» **Dokumentauszug**
Der Senat hat zur Frage der Erkennbarkeit des Vorschadens den Zeugen E., den Bruder des Klägers, vernommen. Dieser hat u.a. bekundet, bei dem Kauf des betreffenden Fahrzeugs zugegen gewesen zu sein. Der PKW habe sich in einem guten Zustand befunden. Er habe gepflegt ausgesehen, Fehler seien Ihnen nicht aufgefallen. Es sei, soweit erkennbar, nichts zu sehen gewesen, was noch weitere Kosten habe vermuten lassen. Auch über später aufgetretene Probleme, abgesehen von üblichem Verschleiß, sei ihm nichts bekannt. Der Senat sieht keinen Anlass, dem nicht zu folgen. Dabei verkennt er nicht, dass angesichts der Höhe des Kaufpreises die zugleich getätigten Aussagen des Zeugen, man habe keinen schriftlichen Kaufvertrag geschlossen und er wisse auch nicht, ob man sich den Ausweis des Verkäufers habe zeigen lassen, zumindest ungewöhnlich erscheint, auch wenn der Verkäufer „nett rüber gekommen“ sein sollte. Letztlich ist aber die Begründung des Zeugen, man habe dies aus Unerfahrenheit so gemacht, nicht zu widerlegen. Hieraus folgt auch nicht, dass dem Kläger bezüglich der Unkenntnis von dem Vorschaden der Vorwurf grober Fahrlässigkeit zu machen wäre: Der Abschluss eines schriftlichen Kaufvertrages hätte zwar der besseren Aufklärbarkeit der „Vorgeschichte“ des PKW gedient, nicht ohne weiteres aber den Vorschaden offenbart. Dementsprechend scheidet ein diesbezügliches Verschulden aus.
2. Der Höhe nach besteht der Anspruch jedoch nur teilweise. Die Beklagte hat bestritten, dass der Wert des Fahrzeugs EUR 7.000,00 überstiegen hat. Zwar hat der Kläger zum Beweis seiner Behauptung, das Fahrzeug sei zum maßgeblichen Zeitpunkt noch mindestens EUR 12.000,00 wert gewesen, Sachverständigengutachten angeboten. Insofern fehlt es aber an ausreichendem Vortrag zur Beseitigung des Vorschadens. Der Kläger will aus dem Umstand, dass keine Vorschäden erkennbar gewesen seien, darauf schließen, dass eine fachgerechte Reparatur in einer Fachwerkstatt erfolgt sei. Hierbei handelt es sich aber letztlich um eine unsubstantiierte Behauptung ins Blaue hinein, die sachverständigen Feststellungen nicht zugänglich ist. Dementsprechend kam mangels hinreichenden Vortrages die Einholung eines Sachverständigengutachtens nicht in Betracht.
3. Der Kläger kann von der Beklagten unter dem Gesichtspunkt des Verzuges die geltend gemachten Zinsen sowie grundsätzlich auch die Freihaltung von außergerichtlich entstandenen Rechtsanwaltskosten verlangen, §§ 280 Abs. 1, 286 Abs. 2, 288 Abs. 1 BGB. Da der Anspruch aus dem Versicherungsvertrag dem Kläger jedoch nur in der aus dem Tenor ersichtlichen Höhe zusteht, waren auch die geltend gemachten Rechtsanwaltsgebühren entsprechend zu reduzieren.
4. Die Revision wird zugelassen, da die Voraussetzungen des § 543 Abs. 2 Nr. 2, 2. Alt. ZPO vorliegen. Anders als das OLG Oldenburg (aaO) geht der Senat davon aus, dass die unterschiedlichen Auffassungen verschiedener Oberlandesgerichte (vgl. OLG Celle, aaO) zur Frage der Gefahrerhöhung bei dauerndem Belassen des Kfz-Scheins im Fahrzeug die Zulassung der Revision unter dem Aspekt der Sicherung einer einheitlichen Rechtsprechung gebieten.
5. Die Kostenentscheidung ergibt sich aus §§ 92, 97 Abs. 1 ZPO. Die Entscheidung über die vorläufige Vollstreckbarkeit beruht auf §§ 708 Nr. 10, 711 ZPO.

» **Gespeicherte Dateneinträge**

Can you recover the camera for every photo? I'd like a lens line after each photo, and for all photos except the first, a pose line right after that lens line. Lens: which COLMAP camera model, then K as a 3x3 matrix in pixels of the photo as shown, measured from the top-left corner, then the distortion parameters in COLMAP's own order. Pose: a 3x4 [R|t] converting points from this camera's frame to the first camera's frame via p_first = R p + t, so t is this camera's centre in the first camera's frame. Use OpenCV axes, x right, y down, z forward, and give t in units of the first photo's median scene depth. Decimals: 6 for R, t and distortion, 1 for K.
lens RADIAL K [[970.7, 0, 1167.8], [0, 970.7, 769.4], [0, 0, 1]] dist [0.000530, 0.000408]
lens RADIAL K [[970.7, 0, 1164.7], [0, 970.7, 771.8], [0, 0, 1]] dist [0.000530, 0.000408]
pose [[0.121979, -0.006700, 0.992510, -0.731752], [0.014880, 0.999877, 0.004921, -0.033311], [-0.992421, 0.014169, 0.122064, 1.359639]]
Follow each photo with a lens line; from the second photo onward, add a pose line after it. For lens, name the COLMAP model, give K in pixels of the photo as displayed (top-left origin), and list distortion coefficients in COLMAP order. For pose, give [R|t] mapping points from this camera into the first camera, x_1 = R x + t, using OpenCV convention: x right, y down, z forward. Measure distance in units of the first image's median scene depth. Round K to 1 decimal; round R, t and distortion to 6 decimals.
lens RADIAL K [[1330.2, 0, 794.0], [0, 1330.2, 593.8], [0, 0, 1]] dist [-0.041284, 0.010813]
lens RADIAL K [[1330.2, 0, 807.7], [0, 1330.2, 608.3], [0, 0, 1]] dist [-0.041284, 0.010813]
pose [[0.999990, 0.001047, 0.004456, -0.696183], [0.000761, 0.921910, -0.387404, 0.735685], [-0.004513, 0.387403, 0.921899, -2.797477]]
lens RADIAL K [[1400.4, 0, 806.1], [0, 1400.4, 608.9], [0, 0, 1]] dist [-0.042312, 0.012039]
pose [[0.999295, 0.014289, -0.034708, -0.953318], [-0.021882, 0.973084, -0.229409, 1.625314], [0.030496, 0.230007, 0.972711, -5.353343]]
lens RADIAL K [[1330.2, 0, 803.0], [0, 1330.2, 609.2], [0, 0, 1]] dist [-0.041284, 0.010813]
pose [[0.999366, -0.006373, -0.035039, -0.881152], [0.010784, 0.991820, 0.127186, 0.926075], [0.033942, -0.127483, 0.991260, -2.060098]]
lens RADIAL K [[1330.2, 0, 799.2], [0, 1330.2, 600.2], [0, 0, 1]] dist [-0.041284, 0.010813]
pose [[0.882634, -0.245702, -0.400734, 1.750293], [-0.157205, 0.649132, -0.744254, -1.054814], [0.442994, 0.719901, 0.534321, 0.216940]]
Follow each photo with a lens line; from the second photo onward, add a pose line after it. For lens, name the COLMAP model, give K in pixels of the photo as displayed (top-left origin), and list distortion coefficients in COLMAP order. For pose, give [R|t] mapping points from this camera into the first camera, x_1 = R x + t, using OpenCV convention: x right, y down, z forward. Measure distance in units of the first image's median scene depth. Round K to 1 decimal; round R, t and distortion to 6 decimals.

» **Aufgabenbeschreibung**
Bearbeite bitte den Dokumentauszug: Gib alles von „3. Der Kläger“ bis hinunter zu „entsprechend zu reduzieren.“ erneut wieder und setze dabei „Anwaltsgebühren“ an die Stelle von „Rechtsanwaltsgebühren“. Die Datensätze sind gesondertes Material.

» **Gelöste Aufgabe**
3. Der Kläger kann von der Beklagten unter dem Gesichtspunkt des Verzuges die geltend gemachten Zinsen sowie grundsätzlich auch die Freihaltung von außergerichtlich entstandenen Rechtsanwaltskosten verlangen, §§ 280 Abs. 1, 286 Abs. 2, 288 Abs. 1 BGB. Da der Anspruch aus dem Versicherungsvertrag dem Kläger jedoch nur in der aus dem Tenor ersichtlichen Höhe zusteht, waren auch die geltend gemachten Anwaltsgebühren entsprechend zu reduzieren.